As fish stories go, this is the big one that will not go away.
Washington businesses, led by Boeing Co. and a pulp and paper industry that includes Inland Empire Paper Co., a Spokesman-Review affiliate, are very concerned EPA may overturn whatever rules the Department of Ecology drafts.
Washington’s standard, which dates to 1992, is clearly too low: the equivalent of one canape per day, or a little over one can of tuna fish per month. Oregon, which got the EPA seal of approval in 2011, allows one can per day.
But tuna is not salmon, is not walleye, is not shellfish. The amount of PCB in a fish that never enters Washington waters will likely be far less than that in a clam nestled in Hood Canal. And there are special cases like the Spokane River, which for a century was a sink for mining waste that continues to flow downstream.
Federal law requires EPA to defer to state rule-making, but the agency can step in if the standards fall short of those necessary to protect human health, as the agency’s regional administrator reminded DOE in a June 26 letter.
Last week, the House Republicans from Washington and Idaho wrote a letter to McCarthy seeking assurances the agency would not impose its own standards before the two states had been allowed the time to draft water quality rules based on science specific to the Northwest. EPA has already rejected one Idaho proposal.

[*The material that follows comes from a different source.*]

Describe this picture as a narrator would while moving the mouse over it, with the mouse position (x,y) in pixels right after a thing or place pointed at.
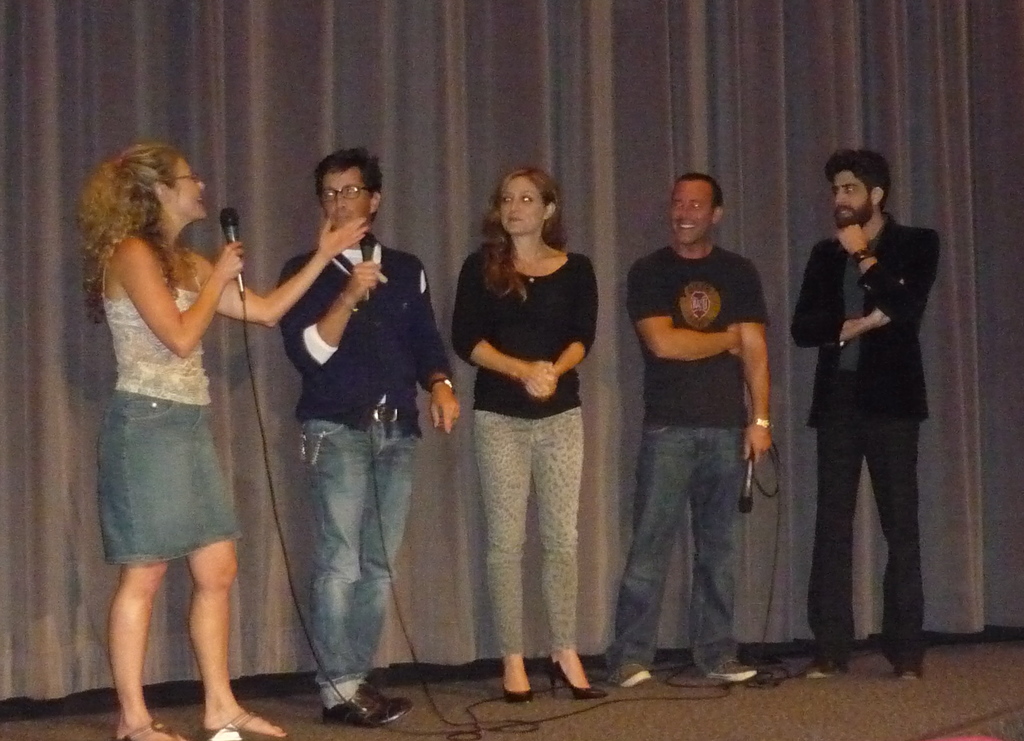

For his part, Washington Gov. Jay Inslee has put together a panel clearly intended to massage the politics of the issue.
How states go about implementation is as important as the standards. Oregon allows variances that may extend the timeline for compliance. Washington officials are discussing “tools” that would allow businesses more time to figure out how to discharge water sometimes cleaner than the water coming into their plant.
Environmentalists refer to these adjustments as “loopholes.”
DOE officials say they will have draft rules ready in early 2014 and a final set in place by the end of the year. It has taken too long to get to this point, but rushing to conclusions now will not be helpful. The goal must be something that works on land, as well as in the water.
Business cannot swim in a sea of uncertainty.